The consensus was reached after Japan's Land, Infrastructure and Transport Minister Tetsuzo Fuyushiba held a series of talks with Chinese officials, including State Councillor Tang Jiaxuan, on a visit to Beijing over the weekend, Wu Zhouhong, deputy director of the CAAC's Department of International Co-operation, told China Daily.

The plan is considered part of efforts by the two neighbours to boost tourism exchanges and achieve the target agreed in November to increase the number of bilateral people exchanges to 5 million or more in 2007, the 35th anniversary of the normalization of bilateral relations.

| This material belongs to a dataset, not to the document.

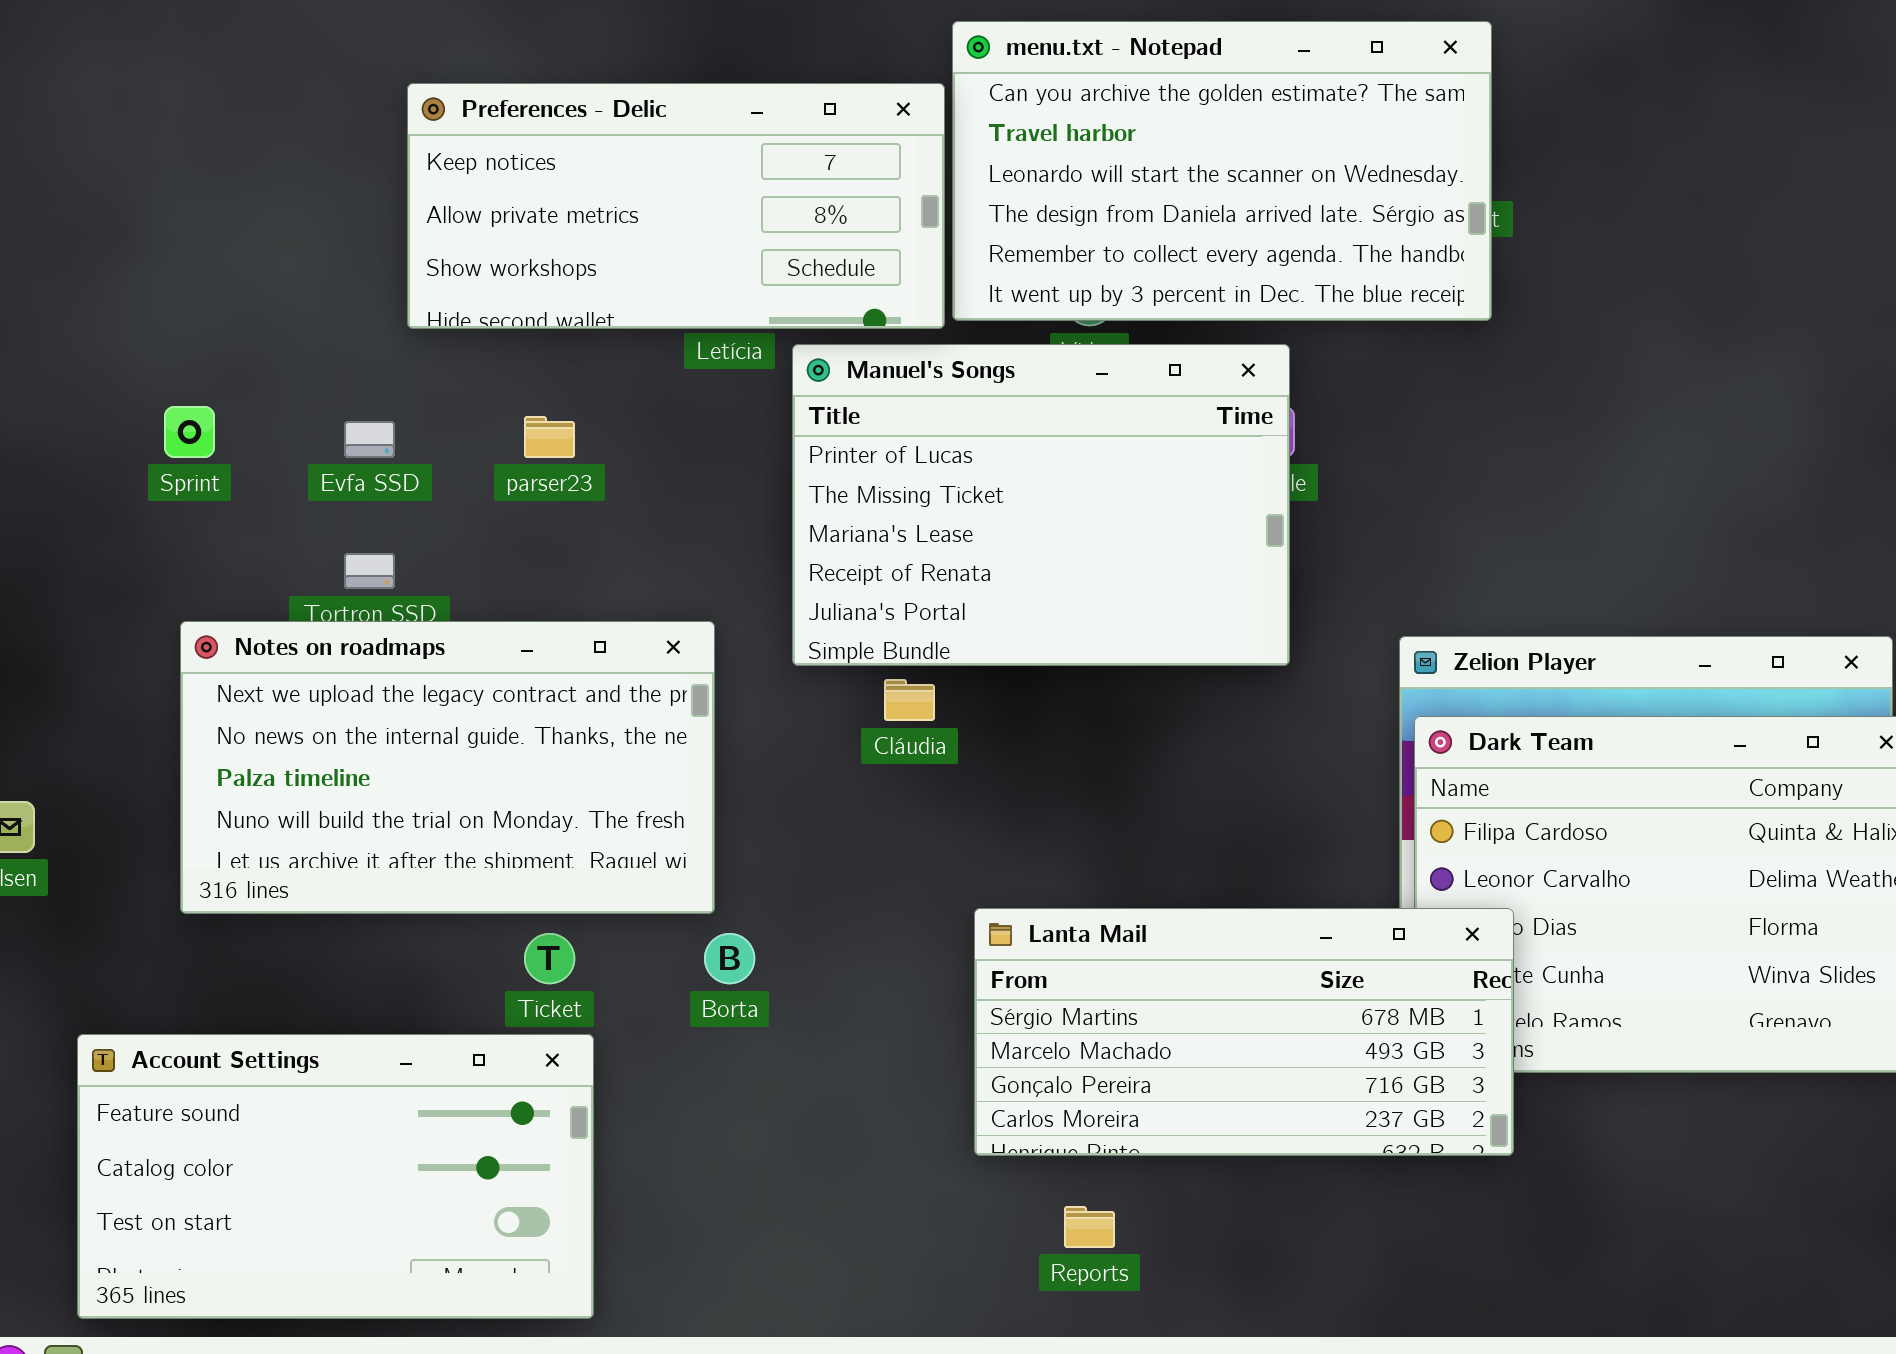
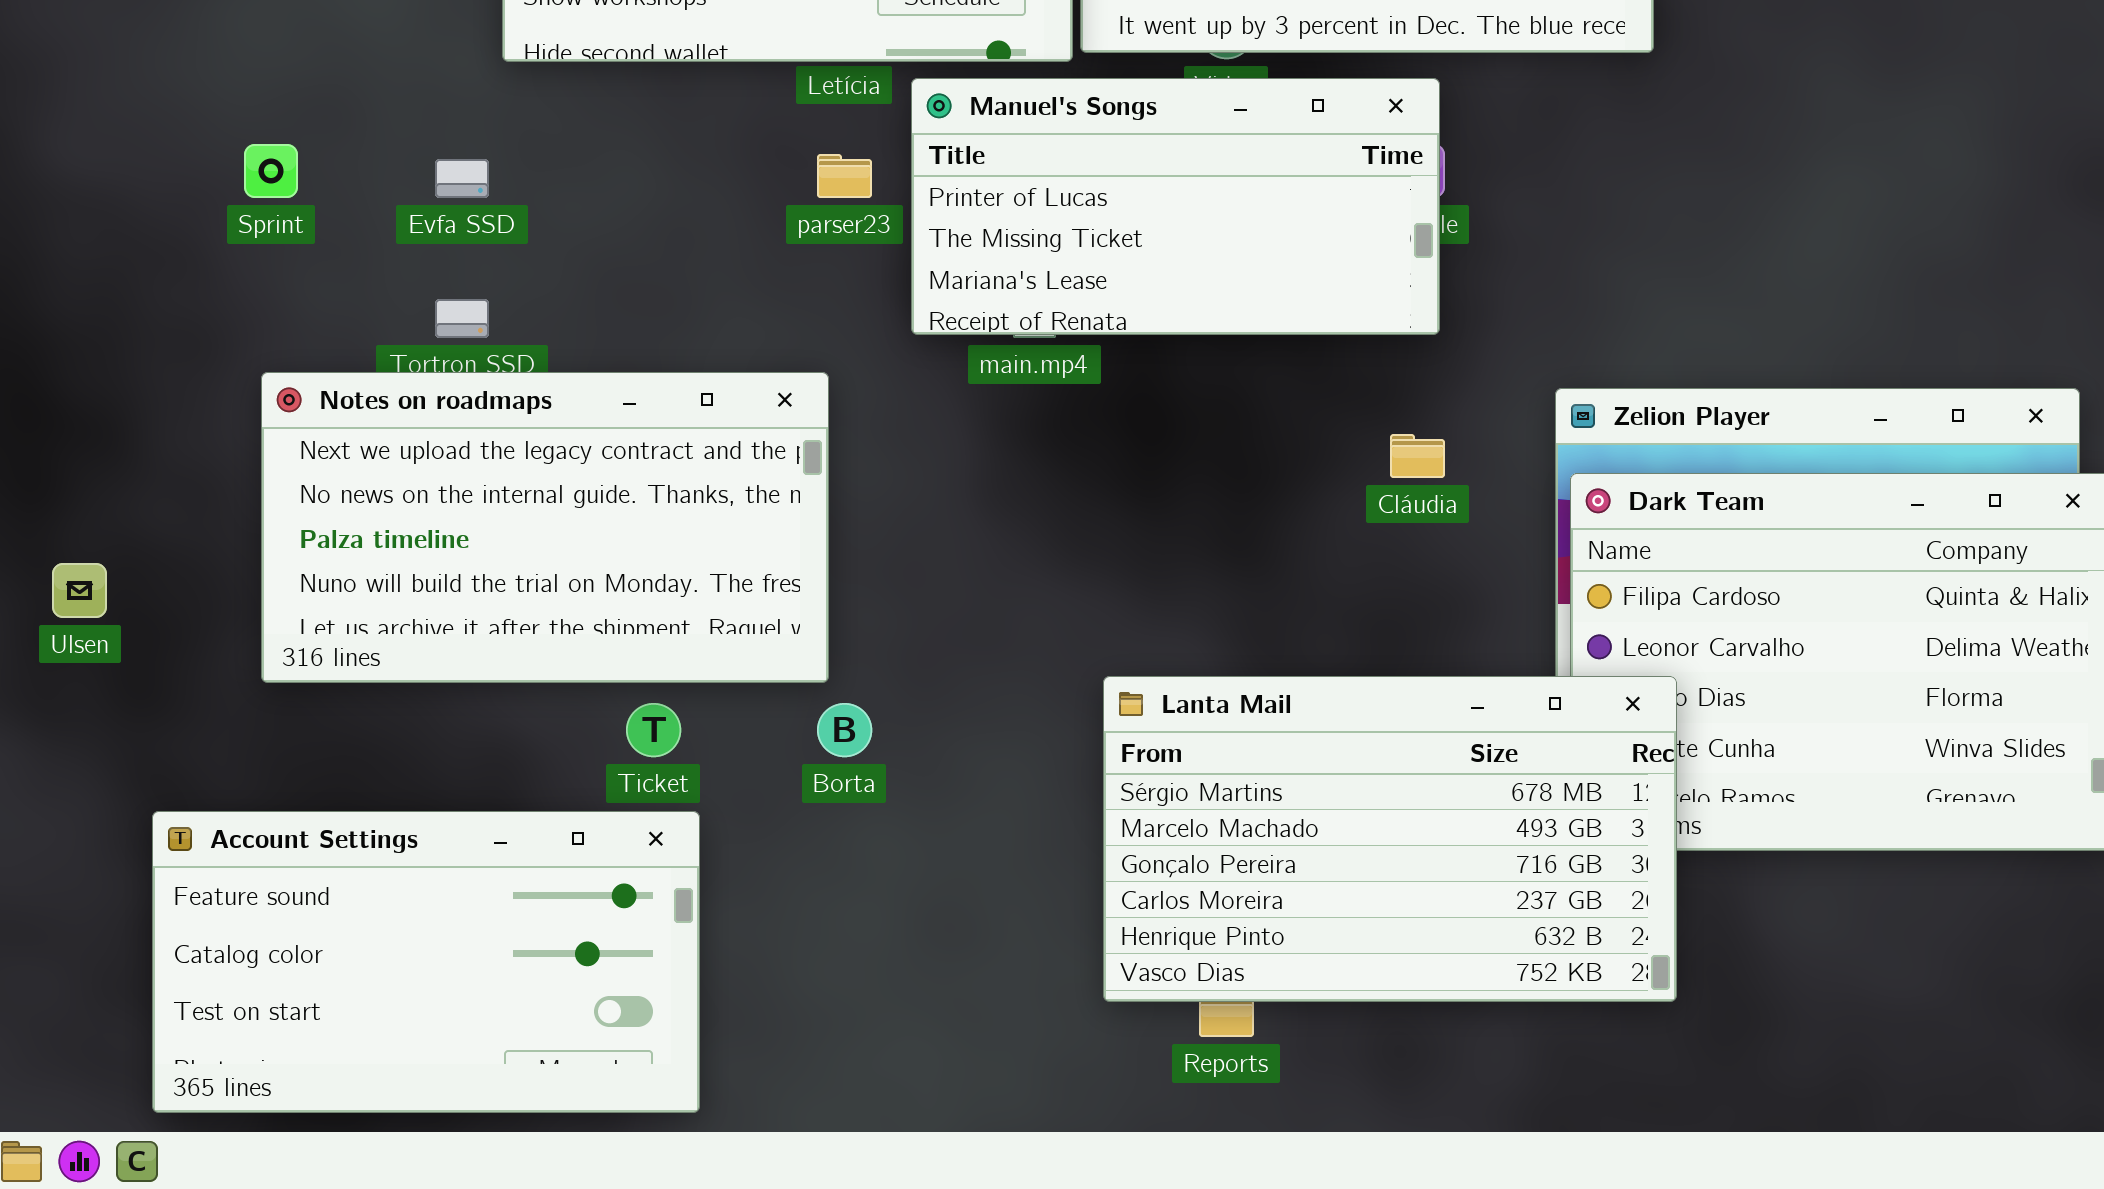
Manuel's Songs: [792,344,1290,666] -> [911,78,1440,335], resized
parser23: [524,416,575,458] -> [817,154,872,198], moved
Cláudia: [884,679,935,721] -> [1390,434,1445,478], moved
Lanta Mail: [974,908,1514,1156] -> [1103,676,1677,1002], resized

During his meeting with Fuyushiba on Sunday, Tang said the two countries "have already broken the five-year-long political stalemate and brought bilateral ties to the normal track of development," referring to Japanese Prime Minister Shinzo Abe's ice-breaking China visit in October.

Currently, Japanese visitors to China far outnumber Chinese to Japan, with the figures last year standing at 3.39 million and 650,000 respectively.

But Chinese visitors to Japan have risen this year to 850,000, Fuyushiba was quoted by Japan's Kyodo News Agency as saying, adding he hopes the figure next year will reach 1.3-1.4 million.

On Sunday, Kyodo quoted anonymous sources as saying the two countries are working to materialize a visit to Japan by Premier Wen Jiabao in late March or in April.

The two nations are also studying a visit to Japan by President Hu Jintao in the latter half of next year, the report said.